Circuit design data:
※ ※ ※
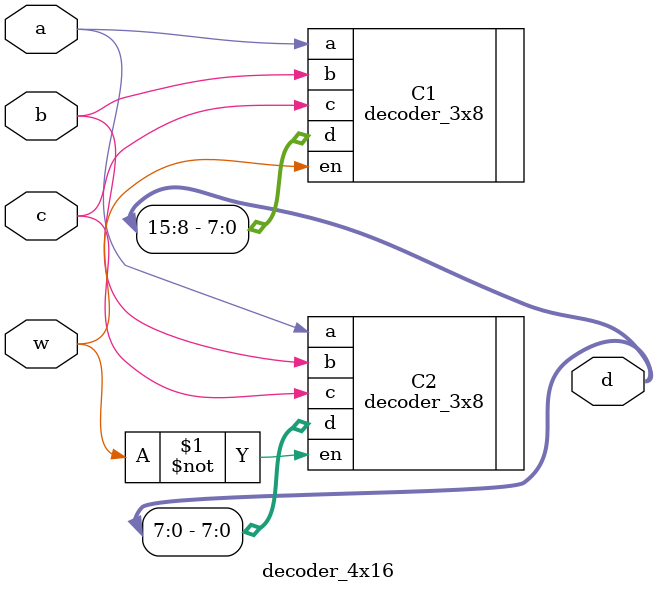
<source format=v>
`timescale 1ns / 1ps

`include "decoder_3x8.v"

module decoder_4x16(a,b,c,w,d);
    //  Declare  input  and  output  ports
    input a,b,c,w;
    output [15:0] d;

    // Instantiate two 3x8 decoders
    decoder_3x8 C1(.a(a), .b(b), .c(c), .en(w), .d(d[15:8]));
    decoder_3x8 C2(.a(a), .b(b), .c(c), .en(~w), .d(d[7:0]));

endmodule

</source>
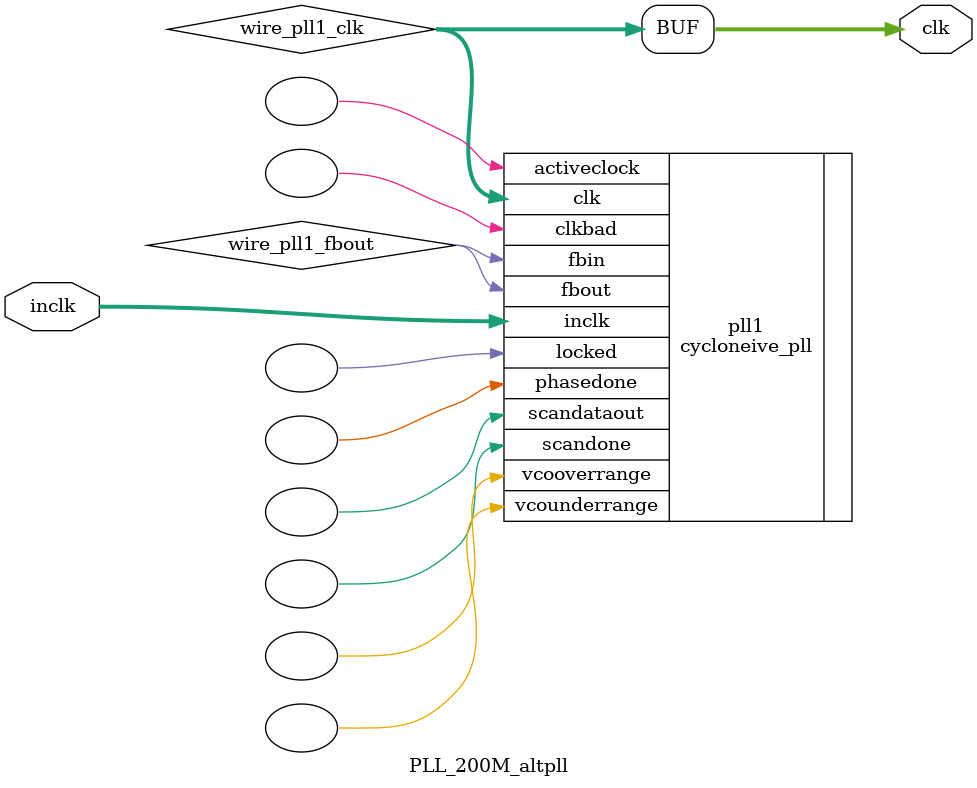
<source format=v>






//synthesis_resources = cycloneive_pll 1 
//synopsys translate_off
`timescale 1 ps / 1 ps
//synopsys translate_on
module  PLL_200M_altpll
	( 
	clk,
	inclk) /* synthesis synthesis_clearbox=1 */;
	output   [4:0]  clk;
	input   [1:0]  inclk;
`ifndef ALTERA_RESERVED_QIS
// synopsys translate_off
`endif
	tri0   [1:0]  inclk;
`ifndef ALTERA_RESERVED_QIS
// synopsys translate_on
`endif

	wire  [4:0]   wire_pll1_clk;
	wire  wire_pll1_fbout;

	cycloneive_pll   pll1
	( 
	.activeclock(),
	.clk(wire_pll1_clk),
	.clkbad(),
	.fbin(wire_pll1_fbout),
	.fbout(wire_pll1_fbout),
	.inclk(inclk),
	.locked(),
	.phasedone(),
	.scandataout(),
	.scandone(),
	.vcooverrange(),
	.vcounderrange()
	`ifndef FORMAL_VERIFICATION
	// synopsys translate_off
	`endif
	,
	.areset(1'b0),
	.clkswitch(1'b0),
	.configupdate(1'b0),
	.pfdena(1'b1),
	.phasecounterselect({3{1'b0}}),
	.phasestep(1'b0),
	.phaseupdown(1'b0),
	.scanclk(1'b0),
	.scanclkena(1'b1),
	.scandata(1'b0)
	`ifndef FORMAL_VERIFICATION
	// synopsys translate_on
	`endif
	);
	defparam
		pll1.bandwidth_type = "auto",
		pll1.clk0_divide_by = 1,
		pll1.clk0_duty_cycle = 50,
		pll1.clk0_multiply_by = 4,
		pll1.clk0_phase_shift = "0",
		pll1.compensate_clock = "clk0",
		pll1.inclk0_input_frequency = 20000,
		pll1.operation_mode = "normal",
		pll1.pll_type = "auto",
		pll1.lpm_type = "cycloneive_pll";
	assign
		clk = {wire_pll1_clk[4:0]};
endmodule //PLL_200M_altpll
//VALID FILE

</source>
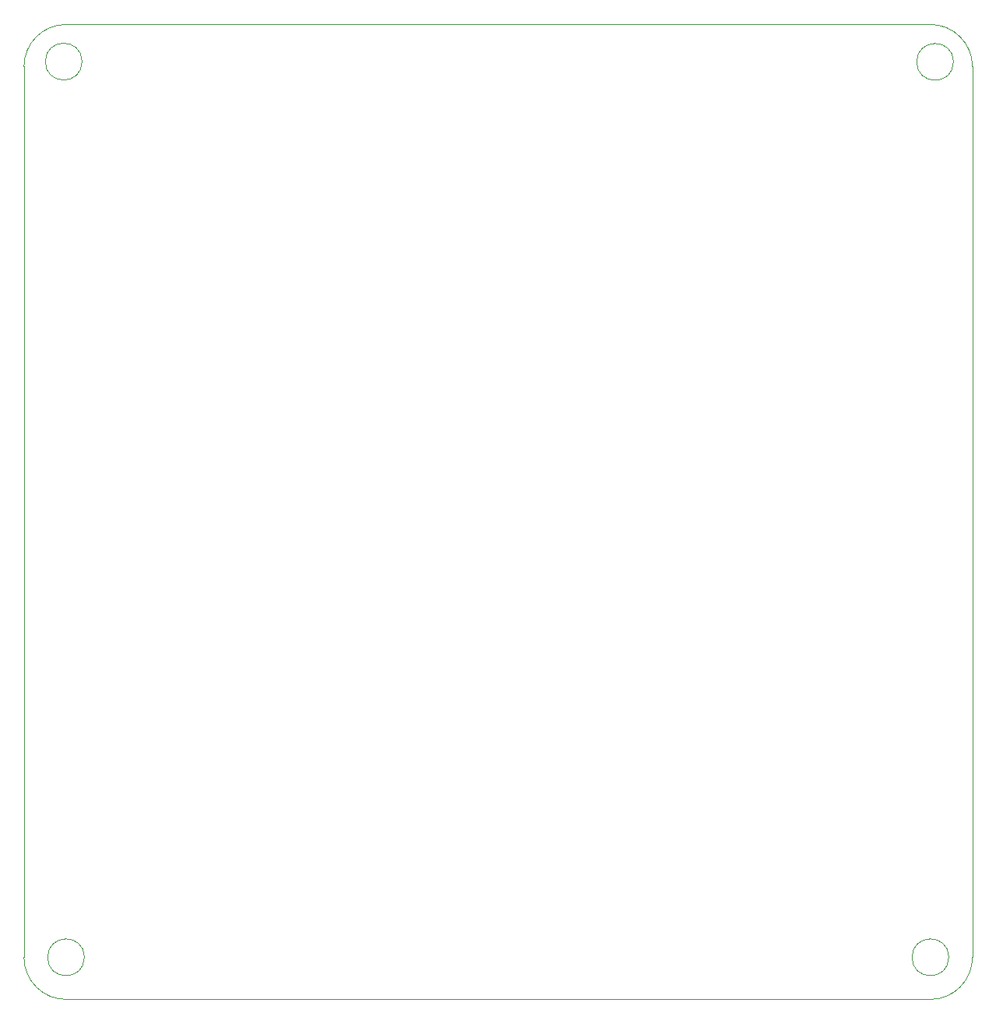
<source format=gbr>
%TF.GenerationSoftware,KiCad,Pcbnew,8.0.3*%
%TF.CreationDate,2024-07-13T21:58:22+05:30*%
%TF.ProjectId,Interpose_1,496e7465-7270-46f7-9365-5f312e6b6963,rev?*%
%TF.SameCoordinates,Original*%
%TF.FileFunction,Profile,NP*%
%FSLAX46Y46*%
G04 Gerber Fmt 4.6, Leading zero omitted, Abs format (unit mm)*
G04 Created by KiCad (PCBNEW 8.0.3) date 2024-07-13 21:58:22*
%MOMM*%
%LPD*%
G01*
G04 APERTURE LIST*
%TA.AperFunction,Profile*%
%ADD10C,0.050000*%
%TD*%
G04 APERTURE END LIST*
D10*
X159512000Y-132334000D02*
G75*
G02*
X154940000Y-136906000I-4572000J0D01*
G01*
X60960000Y-136906000D02*
X154940000Y-136906000D01*
X159512000Y-35560000D02*
X159512000Y-132334000D01*
X154940000Y-30988000D02*
G75*
G02*
X159512000Y-35560000I-1J-4572001D01*
G01*
X60960000Y-136906000D02*
G75*
G02*
X56388000Y-132334000I1J4572001D01*
G01*
X56388000Y-35560000D02*
X56388000Y-132334000D01*
X60960000Y-30988000D02*
X154940000Y-30988000D01*
X156940000Y-132334000D02*
G75*
G02*
X152940000Y-132334000I-2000000J0D01*
G01*
X152940000Y-132334000D02*
G75*
G02*
X156940000Y-132334000I2000000J0D01*
G01*
X62960001Y-132333999D02*
G75*
G02*
X58960001Y-132333999I-2000000J0D01*
G01*
X58960001Y-132333999D02*
G75*
G02*
X62960001Y-132333999I2000000J0D01*
G01*
X62706000Y-35020000D02*
G75*
G02*
X58706000Y-35020000I-2000000J0D01*
G01*
X58706000Y-35020000D02*
G75*
G02*
X62706000Y-35020000I2000000J0D01*
G01*
X157448000Y-35052000D02*
G75*
G02*
X153448000Y-35052000I-2000000J0D01*
G01*
X153448000Y-35052000D02*
G75*
G02*
X157448000Y-35052000I2000000J0D01*
G01*
X56388000Y-35560000D02*
G75*
G02*
X60960000Y-30988000I4572000J0D01*
G01*
M02*

</source>
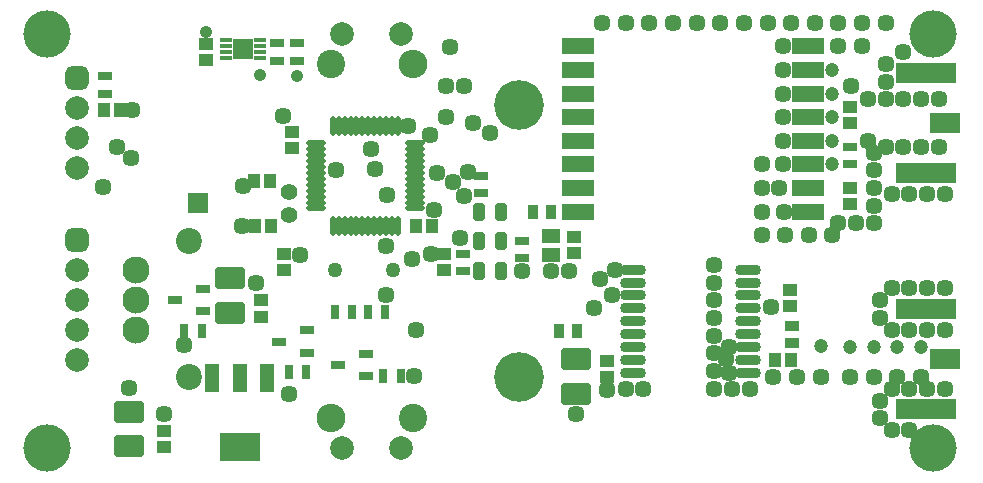
<source format=gts>
G04*
G04 #@! TF.GenerationSoftware,Altium Limited,Altium Designer,18.1.1 (9)*
G04*
G04 Layer_Color=8388736*
%FSLAX42Y42*%
%MOMM*%
G71*
G01*
G75*
%ADD10R,1.20X2.35*%
%ADD11R,3.45X2.35*%
%ADD12R,1.15X0.80*%
%ADD13R,1.70X1.70*%
%ADD14R,1.05X0.45*%
%ADD15R,1.20X1.00*%
G04:AMPARAMS|DCode=16|XSize=1.86mm|YSize=2.62mm|CornerRadius=0.35mm|HoleSize=0mm|Usage=FLASHONLY|Rotation=270.000|XOffset=0mm|YOffset=0mm|HoleType=Round|Shape=RoundedRectangle|*
%AMROUNDEDRECTD16*
21,1,1.86,1.92,0,0,270.0*
21,1,1.16,2.62,0,0,270.0*
1,1,0.70,-0.96,-0.58*
1,1,0.70,-0.96,0.58*
1,1,0.70,0.96,0.58*
1,1,0.70,0.96,-0.58*
%
%ADD16ROUNDEDRECTD16*%
%ADD17R,1.00X1.20*%
%ADD18R,1.22X0.94*%
%ADD19O,1.65X0.50*%
%ADD20O,0.50X1.65*%
%ADD21R,0.80X1.15*%
%ADD22R,1.20X0.80*%
%ADD23R,0.94X1.22*%
%ADD24R,5.10X1.80*%
%ADD25R,2.55X1.70*%
%ADD26R,1.65X1.20*%
G04:AMPARAMS|DCode=27|XSize=1.06mm|YSize=1.55mm|CornerRadius=0.32mm|HoleSize=0mm|Usage=FLASHONLY|Rotation=0.000|XOffset=0mm|YOffset=0mm|HoleType=Round|Shape=RoundedRectangle|*
%AMROUNDEDRECTD27*
21,1,1.06,0.91,0,0,0.0*
21,1,0.42,1.55,0,0,0.0*
1,1,0.64,0.21,-0.46*
1,1,0.64,-0.21,-0.46*
1,1,0.64,-0.21,0.46*
1,1,0.64,0.21,0.46*
%
%ADD27ROUNDEDRECTD27*%
%ADD28R,2.70X1.40*%
%ADD29O,2.20X0.90*%
%ADD30C,1.26*%
%ADD31C,2.00*%
%ADD32O,2.45X2.40*%
%ADD33C,2.40*%
G04:AMPARAMS|DCode=34|XSize=2mm|YSize=2mm|CornerRadius=0.55mm|HoleSize=0mm|Usage=FLASHONLY|Rotation=270.000|XOffset=0mm|YOffset=0mm|HoleType=Round|Shape=RoundedRectangle|*
%AMROUNDEDRECTD34*
21,1,2.00,0.90,0,0,270.0*
21,1,0.90,2.00,0,0,270.0*
1,1,1.10,-0.45,-0.45*
1,1,1.10,-0.45,0.45*
1,1,1.10,0.45,0.45*
1,1,1.10,0.45,-0.45*
%
%ADD34ROUNDEDRECTD34*%
%ADD35C,1.40*%
%ADD36C,2.20*%
%ADD37C,4.20*%
%ADD38C,2.30*%
%ADD39C,1.45*%
%ADD40C,1.05*%
%ADD41C,4.00*%
%ADD42C,1.20*%
D10*
X2110Y843D02*
D03*
X1880D02*
D03*
X1650D02*
D03*
D11*
X1880Y258D02*
D03*
D12*
X2370Y3675D02*
D03*
Y3525D02*
D03*
X2200Y3675D02*
D03*
Y3525D02*
D03*
X740Y3395D02*
D03*
Y3245D02*
D03*
X4270Y1855D02*
D03*
Y2005D02*
D03*
X7050Y2800D02*
D03*
Y2650D02*
D03*
X3770Y1745D02*
D03*
Y1895D02*
D03*
X3920Y2405D02*
D03*
Y2555D02*
D03*
D13*
X1908Y3625D02*
D03*
X1530Y2320D02*
D03*
D14*
X1766Y3700D02*
D03*
Y3650D02*
D03*
Y3600D02*
D03*
Y3550D02*
D03*
X2050Y3700D02*
D03*
Y3650D02*
D03*
Y3600D02*
D03*
Y3550D02*
D03*
D15*
X1600Y3667D02*
D03*
Y3533D02*
D03*
X6540Y1588D02*
D03*
Y1452D02*
D03*
X2320Y2790D02*
D03*
Y2925D02*
D03*
X2260Y1895D02*
D03*
Y1760D02*
D03*
X2060Y1362D02*
D03*
Y1498D02*
D03*
X1240Y260D02*
D03*
Y395D02*
D03*
X7050Y3135D02*
D03*
Y3000D02*
D03*
Y2450D02*
D03*
Y2315D02*
D03*
X4710Y2038D02*
D03*
Y1902D02*
D03*
X3610Y1895D02*
D03*
Y1760D02*
D03*
X4990Y985D02*
D03*
Y850D02*
D03*
D16*
X1800Y1393D02*
D03*
Y1688D02*
D03*
X940Y262D02*
D03*
Y557D02*
D03*
X4730Y1000D02*
D03*
Y705D02*
D03*
D17*
X6410Y990D02*
D03*
X6545D02*
D03*
X868Y3110D02*
D03*
X732D02*
D03*
X2005Y2510D02*
D03*
X2140D02*
D03*
X2012Y2130D02*
D03*
X2148D02*
D03*
X3372D02*
D03*
X3508D02*
D03*
D18*
X6560Y1136D02*
D03*
Y1284D02*
D03*
D19*
X2523Y2277D02*
D03*
Y2327D02*
D03*
Y2377D02*
D03*
Y2427D02*
D03*
Y2477D02*
D03*
Y2527D02*
D03*
Y2577D02*
D03*
Y2627D02*
D03*
Y2677D02*
D03*
Y2727D02*
D03*
Y2777D02*
D03*
Y2827D02*
D03*
X3367D02*
D03*
Y2777D02*
D03*
Y2727D02*
D03*
Y2677D02*
D03*
Y2627D02*
D03*
Y2577D02*
D03*
Y2527D02*
D03*
Y2477D02*
D03*
Y2427D02*
D03*
Y2377D02*
D03*
Y2327D02*
D03*
Y2277D02*
D03*
D20*
X2670Y2975D02*
D03*
X2720D02*
D03*
X2770D02*
D03*
X2820D02*
D03*
X2870D02*
D03*
X2920D02*
D03*
X2970D02*
D03*
X3020D02*
D03*
X3070D02*
D03*
X3120D02*
D03*
X3170D02*
D03*
X3220D02*
D03*
Y2130D02*
D03*
X3170D02*
D03*
X3120D02*
D03*
X3070D02*
D03*
X3020D02*
D03*
X2970D02*
D03*
X2920D02*
D03*
X2870D02*
D03*
X2820D02*
D03*
X2770D02*
D03*
X2720D02*
D03*
X2670D02*
D03*
D21*
X3115Y1400D02*
D03*
X2965D02*
D03*
X2835D02*
D03*
X2685D02*
D03*
X1410Y1240D02*
D03*
X1560D02*
D03*
X2295Y890D02*
D03*
X2445D02*
D03*
X3245Y860D02*
D03*
X3095D02*
D03*
D22*
X1330Y1500D02*
D03*
X1570Y1595D02*
D03*
Y1405D02*
D03*
X2450Y1055D02*
D03*
Y1245D02*
D03*
X2210Y1150D02*
D03*
X2950Y855D02*
D03*
Y1045D02*
D03*
X2710Y950D02*
D03*
D23*
X4733Y1240D02*
D03*
X4587D02*
D03*
X4367Y2250D02*
D03*
X4513D02*
D03*
D24*
X7693Y1425D02*
D03*
Y575D02*
D03*
Y2575D02*
D03*
Y3425D02*
D03*
D25*
X7850Y1000D02*
D03*
Y3000D02*
D03*
D26*
X4520Y2040D02*
D03*
Y1880D02*
D03*
D27*
X4094Y2250D02*
D03*
X3906D02*
D03*
Y2000D02*
D03*
X4094D02*
D03*
X3906Y1750D02*
D03*
X4094D02*
D03*
D28*
X6695Y2250D02*
D03*
Y2450D02*
D03*
Y2650D02*
D03*
Y2850D02*
D03*
Y3050D02*
D03*
Y3250D02*
D03*
Y3450D02*
D03*
Y3650D02*
D03*
X4745Y2250D02*
D03*
Y2450D02*
D03*
Y2650D02*
D03*
Y2850D02*
D03*
Y3050D02*
D03*
Y3250D02*
D03*
Y3450D02*
D03*
Y3650D02*
D03*
D29*
X5215Y1760D02*
D03*
Y1650D02*
D03*
Y1540D02*
D03*
Y1430D02*
D03*
Y1320D02*
D03*
Y1210D02*
D03*
Y1100D02*
D03*
Y990D02*
D03*
Y880D02*
D03*
X6185Y1760D02*
D03*
Y1650D02*
D03*
Y1540D02*
D03*
Y1430D02*
D03*
Y1320D02*
D03*
Y1210D02*
D03*
Y1100D02*
D03*
Y990D02*
D03*
Y880D02*
D03*
D30*
X2690Y1760D02*
D03*
X3178D02*
D03*
D31*
X3250Y3750D02*
D03*
X2750D02*
D03*
X500Y2619D02*
D03*
Y3127D02*
D03*
Y2873D02*
D03*
Y1500D02*
D03*
Y1754D02*
D03*
Y1246D02*
D03*
Y992D02*
D03*
X3250Y250D02*
D03*
X2750D02*
D03*
D32*
X3350Y3500D02*
D03*
X2650Y500D02*
D03*
D33*
X2650Y3500D02*
D03*
X3350Y500D02*
D03*
D34*
X500Y3381D02*
D03*
Y2008D02*
D03*
D35*
X2300Y2420D02*
D03*
Y2220D02*
D03*
D36*
X1450Y850D02*
D03*
Y2000D02*
D03*
D37*
X4250Y850D02*
D03*
Y3150D02*
D03*
D38*
X1000Y1246D02*
D03*
Y1754D02*
D03*
Y1500D02*
D03*
D39*
X1240Y540D02*
D03*
X940Y760D02*
D03*
X2300Y710D02*
D03*
X2250Y3060D02*
D03*
X4930Y1680D02*
D03*
X5060Y1760D02*
D03*
X4880Y1430D02*
D03*
X3550Y2580D02*
D03*
X3813Y2583D02*
D03*
X3780Y2380D02*
D03*
X3750Y2030D02*
D03*
X3340Y1850D02*
D03*
X3490Y2900D02*
D03*
X4000Y2920D02*
D03*
X3630Y3310D02*
D03*
X3780Y3310D02*
D03*
X3530Y2260D02*
D03*
X3030Y2610D02*
D03*
X1910Y2470D02*
D03*
X6900Y2050D02*
D03*
X6700D02*
D03*
X6500D02*
D03*
X6300D02*
D03*
X6050Y750D02*
D03*
X6200D02*
D03*
X5900D02*
D03*
X7300Y650D02*
D03*
X7150Y3650D02*
D03*
X6950D02*
D03*
X7350Y3850D02*
D03*
X7150D02*
D03*
X6950D02*
D03*
X6750D02*
D03*
X6550D02*
D03*
X6350D02*
D03*
X6150D02*
D03*
X5950D02*
D03*
X5750D02*
D03*
X5550D02*
D03*
X5350D02*
D03*
X5150D02*
D03*
X4950D02*
D03*
X5300Y750D02*
D03*
X5150D02*
D03*
X7500Y3600D02*
D03*
X7350Y3500D02*
D03*
Y3350D02*
D03*
X7800Y3200D02*
D03*
X7650D02*
D03*
X7500D02*
D03*
X7350D02*
D03*
X7200D02*
D03*
X7060Y3310D02*
D03*
X7850Y2400D02*
D03*
X7700D02*
D03*
X7550D02*
D03*
X7400D02*
D03*
X7800Y2800D02*
D03*
X7650D02*
D03*
X7200Y2850D02*
D03*
X7500Y2800D02*
D03*
X7350D02*
D03*
X7250Y2750D02*
D03*
Y2600D02*
D03*
Y2450D02*
D03*
Y2300D02*
D03*
Y2150D02*
D03*
X7100D02*
D03*
X6950D02*
D03*
X6300Y2250D02*
D03*
Y2450D02*
D03*
Y2650D02*
D03*
X6000Y1000D02*
D03*
X5900Y900D02*
D03*
Y1050D02*
D03*
Y1200D02*
D03*
Y1350D02*
D03*
Y1500D02*
D03*
Y1650D02*
D03*
Y1800D02*
D03*
X6450Y2450D02*
D03*
X7300Y500D02*
D03*
X7400Y400D02*
D03*
Y750D02*
D03*
X7550D02*
D03*
Y400D02*
D03*
X7850Y750D02*
D03*
X7700D02*
D03*
X7400Y1250D02*
D03*
X7850D02*
D03*
X7700D02*
D03*
X7550D02*
D03*
X7300Y1350D02*
D03*
Y1500D02*
D03*
X7400Y1600D02*
D03*
X7550D02*
D03*
X7700D02*
D03*
X7850D02*
D03*
X7650Y850D02*
D03*
X7450D02*
D03*
X7250D02*
D03*
X7050D02*
D03*
X6800D02*
D03*
X6600D02*
D03*
X6400D02*
D03*
X6380Y1440D02*
D03*
X3860Y3000D02*
D03*
X970Y3110D02*
D03*
X6020Y1100D02*
D03*
X6020Y880D02*
D03*
X6480Y3650D02*
D03*
X4990Y740D02*
D03*
X4730Y540D02*
D03*
X3360Y860D02*
D03*
X1900Y2130D02*
D03*
X1530Y2320D02*
D03*
X6490Y2250D02*
D03*
X6480Y2650D02*
D03*
X4270Y1750D02*
D03*
X4520D02*
D03*
X4670D02*
D03*
X3690Y2500D02*
D03*
X2700Y2600D02*
D03*
X3120Y1960D02*
D03*
X3505Y1895D02*
D03*
X2390Y1880D02*
D03*
X1410Y1120D02*
D03*
X2020Y1650D02*
D03*
X960Y2700D02*
D03*
X720Y2460D02*
D03*
X840Y2800D02*
D03*
X3375Y1245D02*
D03*
X5030Y1540D02*
D03*
X3130Y2390D02*
D03*
X2990Y2780D02*
D03*
X3310Y2975D02*
D03*
X3630Y3050D02*
D03*
X3660Y3640D02*
D03*
X6480Y2850D02*
D03*
Y3050D02*
D03*
Y3250D02*
D03*
Y3450D02*
D03*
X3120Y1540D02*
D03*
D40*
X1908Y3625D02*
D03*
X1600Y3770D02*
D03*
X2370Y3400D02*
D03*
X2050Y3410D02*
D03*
D41*
X250Y250D02*
D03*
Y3750D02*
D03*
X7750Y250D02*
D03*
Y3750D02*
D03*
D42*
X6900Y3450D02*
D03*
Y3250D02*
D03*
Y3050D02*
D03*
Y2850D02*
D03*
Y2650D02*
D03*
X7650Y1100D02*
D03*
X7450D02*
D03*
X7250D02*
D03*
X7050D02*
D03*
X6800Y1110D02*
D03*
M02*

</source>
※ ※ ※
Instructions for the task: Please write out exactly, and only, the lines from the beginning of the entries through the line containing "two 3x8 decoders", including both and skipping all pictures.

The answer:
<source format=v>
`timescale 1ns / 1ps

`include "decoder_3x8.v"

module decoder_4x16(a,b,c,w,d);
    //  Declare  input  and  output  ports
    input a,b,c,w;
    output [15:0] d;

    // Instantiate two 3x8 decoders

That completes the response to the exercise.